_PROBLEM TO WORK ON_
Please print every record that follows, keeping each one exactly as it is.

----------

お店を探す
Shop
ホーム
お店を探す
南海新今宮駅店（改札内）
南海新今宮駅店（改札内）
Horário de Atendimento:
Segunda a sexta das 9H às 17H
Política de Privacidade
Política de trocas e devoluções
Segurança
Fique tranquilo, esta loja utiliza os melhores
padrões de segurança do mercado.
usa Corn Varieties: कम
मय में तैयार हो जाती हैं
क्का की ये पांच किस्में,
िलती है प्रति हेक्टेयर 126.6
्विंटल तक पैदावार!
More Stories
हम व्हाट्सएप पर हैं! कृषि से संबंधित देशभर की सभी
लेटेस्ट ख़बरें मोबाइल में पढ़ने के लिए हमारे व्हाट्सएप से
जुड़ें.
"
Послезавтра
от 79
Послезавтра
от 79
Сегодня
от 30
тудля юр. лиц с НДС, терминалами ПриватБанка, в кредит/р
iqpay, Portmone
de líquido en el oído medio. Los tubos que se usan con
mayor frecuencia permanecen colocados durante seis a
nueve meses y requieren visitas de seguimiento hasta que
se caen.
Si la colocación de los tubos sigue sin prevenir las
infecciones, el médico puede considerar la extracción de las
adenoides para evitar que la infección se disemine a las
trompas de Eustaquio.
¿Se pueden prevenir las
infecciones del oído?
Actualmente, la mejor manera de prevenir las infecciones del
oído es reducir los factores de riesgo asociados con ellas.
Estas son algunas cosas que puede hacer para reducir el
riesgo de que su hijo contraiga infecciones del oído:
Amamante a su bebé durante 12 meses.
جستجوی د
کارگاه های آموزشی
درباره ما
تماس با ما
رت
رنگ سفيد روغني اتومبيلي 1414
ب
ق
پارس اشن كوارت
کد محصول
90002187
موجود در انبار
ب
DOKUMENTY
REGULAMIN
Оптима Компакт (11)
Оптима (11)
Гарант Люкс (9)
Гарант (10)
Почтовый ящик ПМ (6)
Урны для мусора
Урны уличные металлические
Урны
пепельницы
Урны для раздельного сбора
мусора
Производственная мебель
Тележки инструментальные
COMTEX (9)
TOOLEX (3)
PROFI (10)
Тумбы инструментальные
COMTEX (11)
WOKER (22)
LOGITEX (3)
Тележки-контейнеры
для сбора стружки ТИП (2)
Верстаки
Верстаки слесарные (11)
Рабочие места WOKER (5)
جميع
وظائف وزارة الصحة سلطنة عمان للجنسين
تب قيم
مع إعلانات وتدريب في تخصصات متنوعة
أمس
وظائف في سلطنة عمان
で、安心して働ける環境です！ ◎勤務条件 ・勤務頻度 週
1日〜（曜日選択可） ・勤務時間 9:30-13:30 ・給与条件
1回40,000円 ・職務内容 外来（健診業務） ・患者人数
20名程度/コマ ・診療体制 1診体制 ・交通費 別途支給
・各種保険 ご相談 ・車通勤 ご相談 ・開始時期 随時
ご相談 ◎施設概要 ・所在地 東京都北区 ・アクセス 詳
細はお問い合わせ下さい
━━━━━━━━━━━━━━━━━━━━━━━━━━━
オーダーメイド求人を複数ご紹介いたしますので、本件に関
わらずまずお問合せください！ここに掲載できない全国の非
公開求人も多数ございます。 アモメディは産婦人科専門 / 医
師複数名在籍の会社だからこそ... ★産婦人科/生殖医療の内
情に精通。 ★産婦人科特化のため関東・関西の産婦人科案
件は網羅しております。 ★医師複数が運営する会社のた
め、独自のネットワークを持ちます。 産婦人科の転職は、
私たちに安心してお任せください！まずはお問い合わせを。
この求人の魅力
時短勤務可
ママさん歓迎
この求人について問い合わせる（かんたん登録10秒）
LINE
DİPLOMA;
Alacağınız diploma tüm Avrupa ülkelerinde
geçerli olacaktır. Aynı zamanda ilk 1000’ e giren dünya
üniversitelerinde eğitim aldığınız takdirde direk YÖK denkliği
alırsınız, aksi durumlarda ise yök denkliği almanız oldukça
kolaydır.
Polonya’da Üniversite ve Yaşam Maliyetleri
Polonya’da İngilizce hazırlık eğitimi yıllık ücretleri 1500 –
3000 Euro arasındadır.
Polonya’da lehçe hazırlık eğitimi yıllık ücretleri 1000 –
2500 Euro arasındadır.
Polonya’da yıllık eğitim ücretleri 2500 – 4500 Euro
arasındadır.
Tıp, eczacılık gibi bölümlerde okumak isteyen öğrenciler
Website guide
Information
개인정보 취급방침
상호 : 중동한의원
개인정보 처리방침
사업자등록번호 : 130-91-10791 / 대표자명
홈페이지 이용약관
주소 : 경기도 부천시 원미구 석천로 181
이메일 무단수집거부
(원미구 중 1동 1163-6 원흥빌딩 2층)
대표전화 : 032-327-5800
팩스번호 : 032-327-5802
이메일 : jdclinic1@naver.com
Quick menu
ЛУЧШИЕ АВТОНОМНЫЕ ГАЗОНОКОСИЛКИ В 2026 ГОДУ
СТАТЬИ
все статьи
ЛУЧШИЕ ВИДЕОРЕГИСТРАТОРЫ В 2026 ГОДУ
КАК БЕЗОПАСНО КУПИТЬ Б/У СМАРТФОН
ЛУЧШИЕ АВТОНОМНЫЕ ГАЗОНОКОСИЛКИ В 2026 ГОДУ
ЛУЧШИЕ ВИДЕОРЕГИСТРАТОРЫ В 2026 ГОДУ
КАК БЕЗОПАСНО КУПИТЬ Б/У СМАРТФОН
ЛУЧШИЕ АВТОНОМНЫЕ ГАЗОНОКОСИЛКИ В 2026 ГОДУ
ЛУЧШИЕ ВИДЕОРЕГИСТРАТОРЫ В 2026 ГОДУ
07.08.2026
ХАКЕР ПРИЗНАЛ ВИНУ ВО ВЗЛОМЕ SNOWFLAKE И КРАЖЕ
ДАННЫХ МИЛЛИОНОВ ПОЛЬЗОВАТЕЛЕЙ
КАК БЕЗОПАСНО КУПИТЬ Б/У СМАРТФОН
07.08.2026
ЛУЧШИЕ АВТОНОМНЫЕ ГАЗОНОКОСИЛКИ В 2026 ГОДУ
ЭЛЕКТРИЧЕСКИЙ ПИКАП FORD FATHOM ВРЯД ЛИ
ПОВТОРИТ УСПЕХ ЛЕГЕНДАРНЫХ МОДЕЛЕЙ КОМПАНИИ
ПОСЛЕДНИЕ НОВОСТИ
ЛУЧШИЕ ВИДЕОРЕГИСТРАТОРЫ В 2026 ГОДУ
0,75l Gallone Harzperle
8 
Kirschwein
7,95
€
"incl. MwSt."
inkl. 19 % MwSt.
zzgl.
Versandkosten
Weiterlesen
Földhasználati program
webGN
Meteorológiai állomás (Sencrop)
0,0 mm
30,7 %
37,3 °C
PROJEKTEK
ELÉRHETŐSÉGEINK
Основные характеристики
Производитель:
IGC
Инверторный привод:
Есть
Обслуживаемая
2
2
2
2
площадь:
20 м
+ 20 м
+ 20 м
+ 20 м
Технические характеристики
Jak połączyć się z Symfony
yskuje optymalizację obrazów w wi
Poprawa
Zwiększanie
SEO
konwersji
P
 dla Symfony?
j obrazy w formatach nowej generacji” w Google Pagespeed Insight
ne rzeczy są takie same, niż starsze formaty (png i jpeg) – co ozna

----------

_YOUR RESPONSE_
お店を探す
Shop
ホーム
お店を探す
南海新今宮駅店（改札内）
南海新今宮駅店（改札内）
Horário de Atendimento:
Segunda a sexta das 9H às 17H
Política de Privacidade
Política de trocas e devoluções
Segurança
Fique tranquilo, esta loja utiliza os melhores
padrões de segurança do mercado.
usa Corn Varieties: कम
मय में तैयार हो जाती हैं
क्का की ये पांच किस्में,
िलती है प्रति हेक्टेयर 126.6
्विंटल तक पैदावार!
More Stories
हम व्हाट्सएप पर हैं! कृषि से संबंधित देशभर की सभी
लेटेस्ट ख़बरें मोबाइल में पढ़ने के लिए हमारे व्हाट्सएप से
जुड़ें.
"
Послезавтра
от 79
Послезавтра
от 79
Сегодня
от 30
тудля юр. лиц с НДС, терминалами ПриватБанка, в кредит/р
iqpay, Portmone
de líquido en el oído medio. Los tubos que se usan con
mayor frecuencia permanecen colocados durante seis a
nueve meses y requieren visitas de seguimiento hasta que
se caen.
Si la colocación de los tubos sigue sin prevenir las
infecciones, el médico puede considerar la extracción de las
adenoides para evitar que la infección se disemine a las
trompas de Eustaquio.
¿Se pueden prevenir las
infecciones del oído?
Actualmente, la mejor manera de prevenir las infecciones del
oído es reducir los factores de riesgo asociados con ellas.
Estas son algunas cosas que puede hacer para reducir el
riesgo de que su hijo contraiga infecciones del oído:
Amamante a su bebé durante 12 meses.
جستجوی د
کارگاه های آموزشی
درباره ما
تماس با ما
رت
رنگ سفيد روغني اتومبيلي 1414
ب
ق
پارس اشن كوارت
کد محصول
90002187
موجود در انبار
ب
DOKUMENTY
REGULAMIN
Оптима Компакт (11)
Оптима (11)
Гарант Люкс (9)
Гарант (10)
Почтовый ящик ПМ (6)
Урны для мусора
Урны уличные металлические
Урны
пепельницы
Урны для раздельного сбора
мусора
Производственная мебель
Тележки инструментальные
COMTEX (9)
TOOLEX (3)
PROFI (10)
Тумбы инструментальные
COMTEX (11)
WOKER (22)
LOGITEX (3)
Тележки-контейнеры
для сбора стружки ТИП (2)
Верстаки
Верстаки слесарные (11)
Рабочие места WOKER (5)
جميع
وظائف وزارة الصحة سلطنة عمان للجنسين
تب قيم
مع إعلانات وتدريب في تخصصات متنوعة
أمس
وظائف في سلطنة عمان
で、安心して働ける環境です！ ◎勤務条件 ・勤務頻度 週
1日〜（曜日選択可） ・勤務時間 9:30-13:30 ・給与条件
1回40,000円 ・職務内容 外来（健診業務） ・患者人数
20名程度/コマ ・診療体制 1診体制 ・交通費 別途支給
・各種保険 ご相談 ・車通勤 ご相談 ・開始時期 随時
ご相談 ◎施設概要 ・所在地 東京都北区 ・アクセス 詳
細はお問い合わせ下さい
━━━━━━━━━━━━━━━━━━━━━━━━━━━
オーダーメイド求人を複数ご紹介いたしますので、本件に関
わらずまずお問合せください！ここに掲載できない全国の非
公開求人も多数ございます。 アモメディは産婦人科専門 / 医
師複数名在籍の会社だからこそ... ★産婦人科/生殖医療の内
情に精通。 ★産婦人科特化のため関東・関西の産婦人科案
件は網羅しております。 ★医師複数が運営する会社のた
め、独自のネットワークを持ちます。 産婦人科の転職は、
私たちに安心してお任せください！まずはお問い合わせを。
この求人の魅力
時短勤務可
ママさん歓迎
この求人について問い合わせる（かんたん登録10秒）
LINE
DİPLOMA;
Alacağınız diploma tüm Avrupa ülkelerinde
geçerli olacaktır. Aynı zamanda ilk 1000’ e giren dünya
üniversitelerinde eğitim aldığınız takdirde direk YÖK denkliği
alırsınız, aksi durumlarda ise yök denkliği almanız oldukça
kolaydır.
Polonya’da Üniversite ve Yaşam Maliyetleri
Polonya’da İngilizce hazırlık eğitimi yıllık ücretleri 1500 –
3000 Euro arasındadır.
Polonya’da lehçe hazırlık eğitimi yıllık ücretleri 1000 –
2500 Euro arasındadır.
Polonya’da yıllık eğitim ücretleri 2500 – 4500 Euro
arasındadır.
Tıp, eczacılık gibi bölümlerde okumak isteyen öğrenciler
Website guide
Information
개인정보 취급방침
상호 : 중동한의원
개인정보 처리방침
사업자등록번호 : 130-91-10791 / 대표자명
홈페이지 이용약관
주소 : 경기도 부천시 원미구 석천로 181
이메일 무단수집거부
(원미구 중 1동 1163-6 원흥빌딩 2층)
대표전화 : 032-327-5800
팩스번호 : 032-327-5802
이메일 : jdclinic1@naver.com
Quick menu
ЛУЧШИЕ АВТОНОМНЫЕ ГАЗОНОКОСИЛКИ В 2026 ГОДУ
СТАТЬИ
все статьи
ЛУЧШИЕ ВИДЕОРЕГИСТРАТОРЫ В 2026 ГОДУ
КАК БЕЗОПАСНО КУПИТЬ Б/У СМАРТФОН
ЛУЧШИЕ АВТОНОМНЫЕ ГАЗОНОКОСИЛКИ В 2026 ГОДУ
ЛУЧШИЕ ВИДЕОРЕГИСТРАТОРЫ В 2026 ГОДУ
КАК БЕЗОПАСНО КУПИТЬ Б/У СМАРТФОН
ЛУЧШИЕ АВТОНОМНЫЕ ГАЗОНОКОСИЛКИ В 2026 ГОДУ
ЛУЧШИЕ ВИДЕОРЕГИСТРАТОРЫ В 2026 ГОДУ
07.08.2026
ХАКЕР ПРИЗНАЛ ВИНУ ВО ВЗЛОМЕ SNOWFLAKE И КРАЖЕ
ДАННЫХ МИЛЛИОНОВ ПОЛЬЗОВАТЕЛЕЙ
КАК БЕЗОПАСНО КУПИТЬ Б/У СМАРТФОН
07.08.2026
ЛУЧШИЕ АВТОНОМНЫЕ ГАЗОНОКОСИЛКИ В 2026 ГОДУ
ЭЛЕКТРИЧЕСКИЙ ПИКАП FORD FATHOM ВРЯД ЛИ
ПОВТОРИТ УСПЕХ ЛЕГЕНДАРНЫХ МОДЕЛЕЙ КОМПАНИИ
ПОСЛЕДНИЕ НОВОСТИ
ЛУЧШИЕ ВИДЕОРЕГИСТРАТОРЫ В 2026 ГОДУ
0,75l Gallone Harzperle
8 
Kirschwein
7,95
€
"incl. MwSt."
inkl. 19 % MwSt.
zzgl.
Versandkosten
Weiterlesen
Földhasználati program
webGN
Meteorológiai állomás (Sencrop)
0,0 mm
30,7 %
37,3 °C
PROJEKTEK
ELÉRHETŐSÉGEINK
Основные характеристики
Производитель:
IGC
Инверторный привод:
Есть
Обслуживаемая
2
2
2
2
площадь:
20 м
+ 20 м
+ 20 м
+ 20 м
Технические характеристики
Jak połączyć się z Symfony
yskuje optymalizację obrazów w wi
Poprawa
Zwiększanie
SEO
konwersji
P
 dla Symfony?
j obrazy w formatach nowej generacji” w Google Pagespeed Insight
ne rzeczy są takie same, niż starsze formaty (png i jpeg) – co ozna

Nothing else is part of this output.